A recently released decision of the Canadian Human Rights Tribunal indicates that the Tribunal will hear argument with respect to the "normal age of retirement" for 45 pilots reaching the age of 60 outside of the period considered in the earlier cases. The series of Air Canada cases which came before the Canadian Human Rights Tribunal and the Federal Court were founded on section 15(1)(c) of the Canadian Human Rights Act ("CHRA"), which permitted a federally-regulated employer to terminate an employee based on age if it was the "normal age of retirement for employees working in positions similar to the position of that individual".  The Federal Court upheld the constitutionality of the section in 2012, and the leave to appeal to the Supreme Court was denied in 2013.  This section of the CHRA was subsequently repealed by Parliament in December 2012 and Air Canada consequently ceased requiring retirement at 60.  

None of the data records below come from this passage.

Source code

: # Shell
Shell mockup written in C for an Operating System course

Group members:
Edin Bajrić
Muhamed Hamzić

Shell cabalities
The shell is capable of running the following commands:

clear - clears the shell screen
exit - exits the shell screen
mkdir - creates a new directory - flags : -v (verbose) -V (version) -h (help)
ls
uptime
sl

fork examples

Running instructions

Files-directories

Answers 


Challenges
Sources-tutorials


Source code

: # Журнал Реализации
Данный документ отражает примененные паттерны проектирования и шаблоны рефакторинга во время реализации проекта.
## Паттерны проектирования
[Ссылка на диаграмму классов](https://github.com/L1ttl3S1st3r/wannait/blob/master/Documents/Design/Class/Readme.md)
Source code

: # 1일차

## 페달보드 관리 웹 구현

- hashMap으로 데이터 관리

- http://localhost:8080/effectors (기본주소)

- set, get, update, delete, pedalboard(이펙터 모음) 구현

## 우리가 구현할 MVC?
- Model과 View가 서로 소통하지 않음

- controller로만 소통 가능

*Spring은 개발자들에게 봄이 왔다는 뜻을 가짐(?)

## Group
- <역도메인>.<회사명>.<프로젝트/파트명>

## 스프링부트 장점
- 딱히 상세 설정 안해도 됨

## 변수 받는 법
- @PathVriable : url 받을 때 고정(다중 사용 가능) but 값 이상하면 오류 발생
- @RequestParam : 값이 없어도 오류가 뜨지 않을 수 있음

In Alberta, and now, federally, following the change to the CHRA, the application of mandatory retirement policies will result in discrimination on the basis of age, a protected characteristic under human rights legislation.  Unless the policy can be proven to be based on a bona fide occupational requirement, discrimination will be found, exposing the employer to a damages award, back pay, and potentially, reinstatement.

[91] There is no factual or evidentiary record before the Tribunal regarding the normal age of retirement from 2010 to 2012. Section 50(1) of the CHRA requires the Tribunal to “give all parties to whom notice has been given a full and ample opportunity…to appear at the inquiry, present evidence and make representations.” For the complainants in this matter who turned 60 after December 31, 2009, the CHRA compels us to give them the opportunity to be heard.